Yes, you can get life insurance for a baby. It’s actually not a bad idea, says Schmidt, because as awful as it is to think about your child dying before their time, it doesn’t hurt to plan for the unexpected. To be bankrupted by funeral costs while experiencing the loss of a child is something no one should have to go through.

“Working exclusively in the diabetes community for over the last decade, I’ve met and spoken with parents (whose) children were diagnosed with type 1 diabetes at a really young age. Life insurance is extremely tough to obtain [for] children with diabetes and, in some cases, there are no options.

“When there are options the rates are considerably more expensive. The younger and healthier a child is, the more options and the lower the life insurance premiums will be,” says Schmidt.

Which insurance policy is best for a newborn baby?

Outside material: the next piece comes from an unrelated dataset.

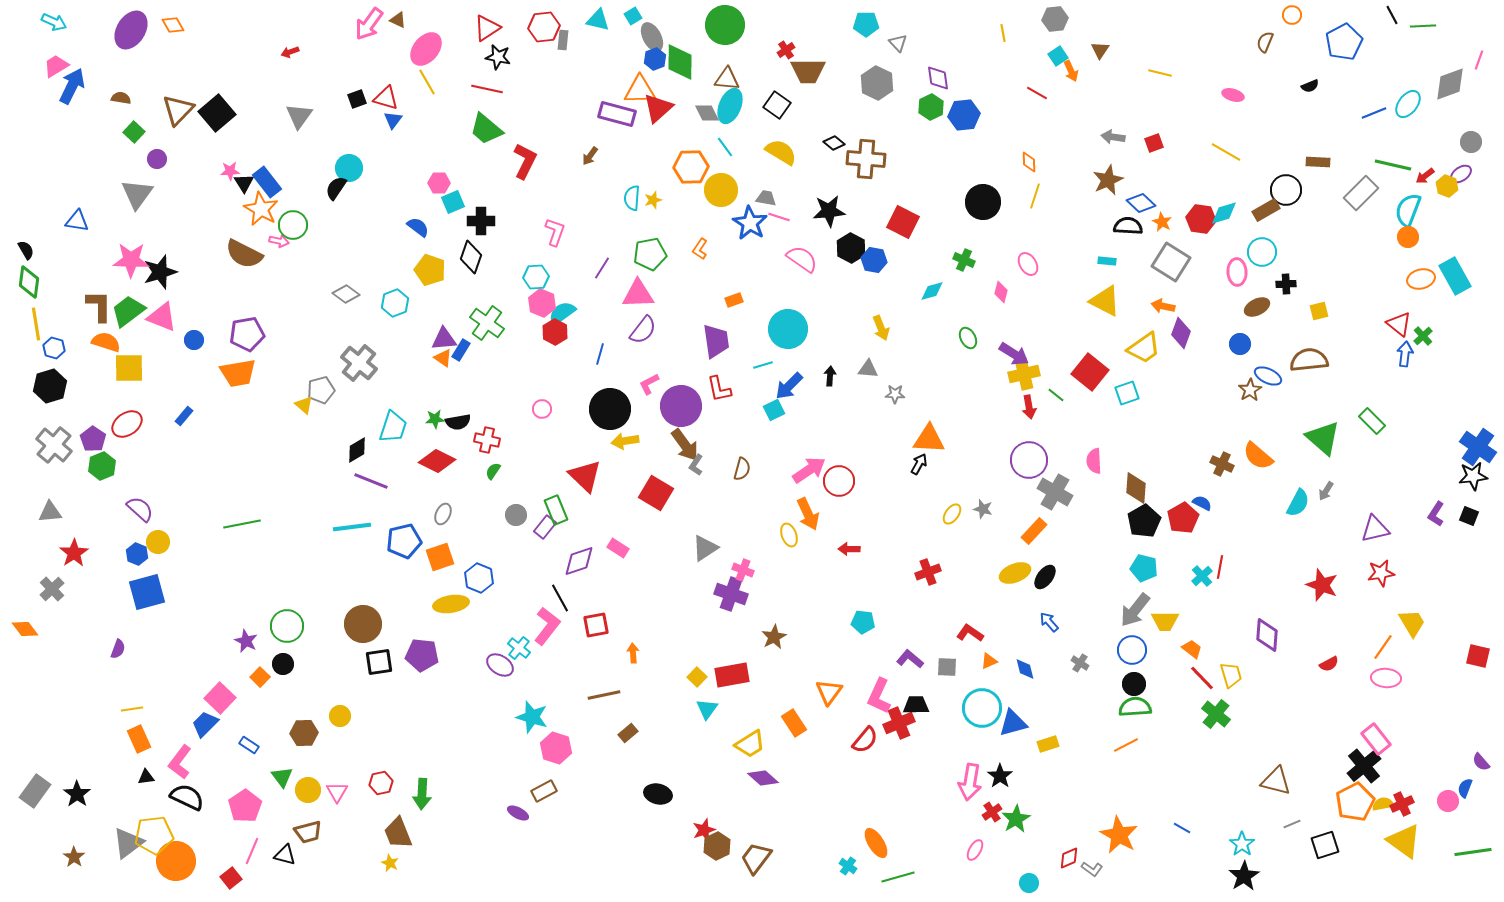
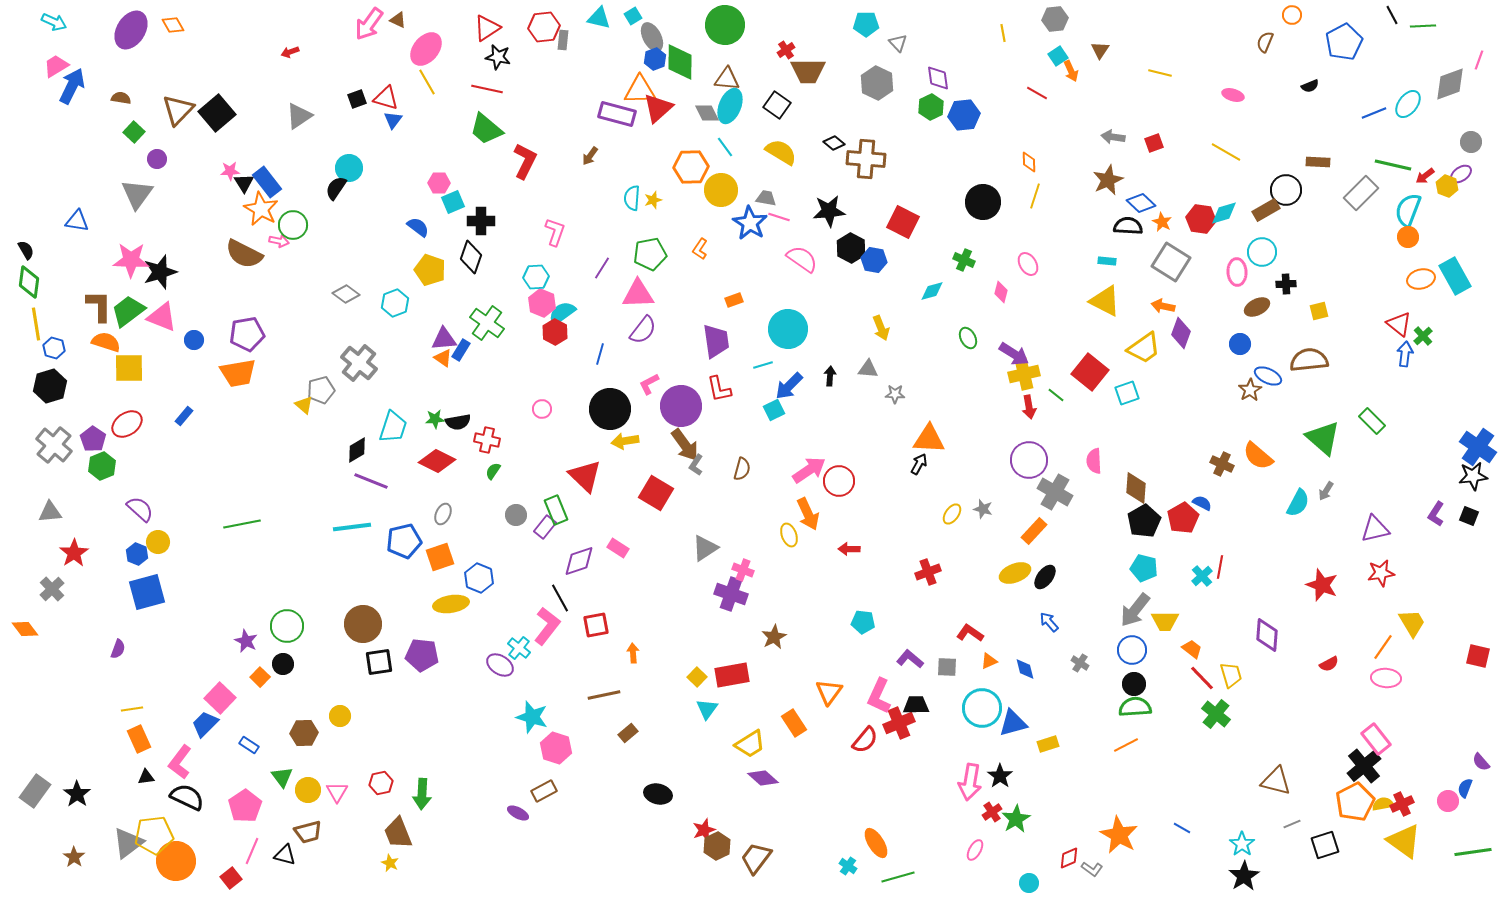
cyan triangle at (598, 20): moved 1 px right, 2 px up
gray triangle at (299, 116): rotated 20 degrees clockwise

Some people may also want to purchase a life insurance policy for their baby to help secure the child’s education or otherwise look out for the child’s future.

“Here is the main reason I prefer to insure a child. You are purchasing their future insurability. In other words, if you buy some protection for them now when they are young and healthy you have also guaranteed that they will have a policy that they can use for themselves if for some reason they become uninsurable later on in life due to an illness,” says Raines.

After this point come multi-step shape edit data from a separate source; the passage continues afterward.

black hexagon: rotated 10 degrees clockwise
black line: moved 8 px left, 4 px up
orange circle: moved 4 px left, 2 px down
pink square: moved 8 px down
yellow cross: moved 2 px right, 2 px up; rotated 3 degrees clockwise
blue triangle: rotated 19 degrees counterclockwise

In that case, the best life insurance is probably permanent coverage, so that they would have whole life permanent coverage going into adulthood. Or they might be able to use the cash value to pay for college tuition or other financial obligations, for example.

IMPORTANT! You might also look into adding life insurance riders to your and your partner’s existing life insurance policies. It may be a less expensive option to cover the baby rather than having their own individual policy.

Can you get life insurance for your parents?

You can get life insurance for your parents, but you can’t do it without their knowledge or consent. And you typically need to have a good reason, such as being the person who is solely responsible for your aging parents’ final expenses and who needs the life insurance payout to cover those costs.

Eligible expenses might include burial costs, end-of-life medical care, debts you cosigned with your parents, or money needed to care for the parent who is left behind, for example. In most cases, however, it might be easier for parents to just purchase a life policy for themselves instead and make you the beneficiary of the death benefits.

Key Takeaways

  • Life insurance for new parents is important so the child and widowed parent have enough financial strength to cover burial expenses, outstanding debts, college tuition, and anything else to provide security for the child’s future.
  • Not only the major breadwinner of the family should be insured — both parents need to carry life insurance policies.
  • Term insurance, as opposed to permanent life insurance, is usually the best option for new parents because of its flexibility and affordability.
  • Be sure to have primary and secondary beneficiaries on your life insurance policies in the event that both parents pass away at the same time.